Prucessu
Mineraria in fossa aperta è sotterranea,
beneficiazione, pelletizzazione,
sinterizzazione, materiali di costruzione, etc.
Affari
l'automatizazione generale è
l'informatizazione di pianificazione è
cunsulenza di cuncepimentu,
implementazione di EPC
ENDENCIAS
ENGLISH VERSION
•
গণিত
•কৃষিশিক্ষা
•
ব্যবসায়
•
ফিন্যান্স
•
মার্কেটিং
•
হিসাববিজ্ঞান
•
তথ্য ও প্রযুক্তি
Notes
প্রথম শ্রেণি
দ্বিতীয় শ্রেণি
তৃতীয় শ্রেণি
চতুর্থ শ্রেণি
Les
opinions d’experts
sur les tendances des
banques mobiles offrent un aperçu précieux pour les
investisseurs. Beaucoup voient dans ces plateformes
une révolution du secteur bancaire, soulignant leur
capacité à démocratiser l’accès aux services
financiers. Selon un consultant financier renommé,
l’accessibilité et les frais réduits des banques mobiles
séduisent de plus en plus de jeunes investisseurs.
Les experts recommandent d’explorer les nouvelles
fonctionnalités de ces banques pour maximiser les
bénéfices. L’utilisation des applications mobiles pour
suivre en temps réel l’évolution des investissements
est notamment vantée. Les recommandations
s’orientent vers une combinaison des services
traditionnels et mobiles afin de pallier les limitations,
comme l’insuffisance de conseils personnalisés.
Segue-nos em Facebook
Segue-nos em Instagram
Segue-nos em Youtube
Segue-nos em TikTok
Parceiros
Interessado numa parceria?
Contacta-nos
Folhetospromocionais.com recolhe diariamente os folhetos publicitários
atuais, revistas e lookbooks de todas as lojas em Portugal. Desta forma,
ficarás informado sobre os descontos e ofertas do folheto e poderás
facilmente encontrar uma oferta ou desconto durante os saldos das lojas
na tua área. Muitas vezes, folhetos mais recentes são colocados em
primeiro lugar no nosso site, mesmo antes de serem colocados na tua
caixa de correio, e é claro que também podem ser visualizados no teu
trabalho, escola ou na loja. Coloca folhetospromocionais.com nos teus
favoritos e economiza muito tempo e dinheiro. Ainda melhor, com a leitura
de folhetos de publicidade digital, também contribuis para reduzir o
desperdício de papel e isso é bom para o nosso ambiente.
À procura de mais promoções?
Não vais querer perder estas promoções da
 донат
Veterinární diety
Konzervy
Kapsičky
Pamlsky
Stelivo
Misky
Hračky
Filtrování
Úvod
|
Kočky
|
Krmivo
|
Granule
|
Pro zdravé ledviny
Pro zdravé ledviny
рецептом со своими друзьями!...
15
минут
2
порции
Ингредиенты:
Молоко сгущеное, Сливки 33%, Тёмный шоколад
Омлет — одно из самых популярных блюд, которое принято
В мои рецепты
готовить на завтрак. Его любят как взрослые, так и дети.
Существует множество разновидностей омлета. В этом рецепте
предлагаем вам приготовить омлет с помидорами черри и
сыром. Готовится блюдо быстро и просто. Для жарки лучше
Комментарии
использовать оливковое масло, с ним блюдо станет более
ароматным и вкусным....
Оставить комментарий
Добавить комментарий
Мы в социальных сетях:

» **Work item**: Whenever a line of the data includes "banques", copy that line.

» **Written response**:
banques mobiles offrent un aperçu précieux pour les
l’accessibilité et les frais réduits des banques mobiles
fonctionnalités de ces banques pour maximiser les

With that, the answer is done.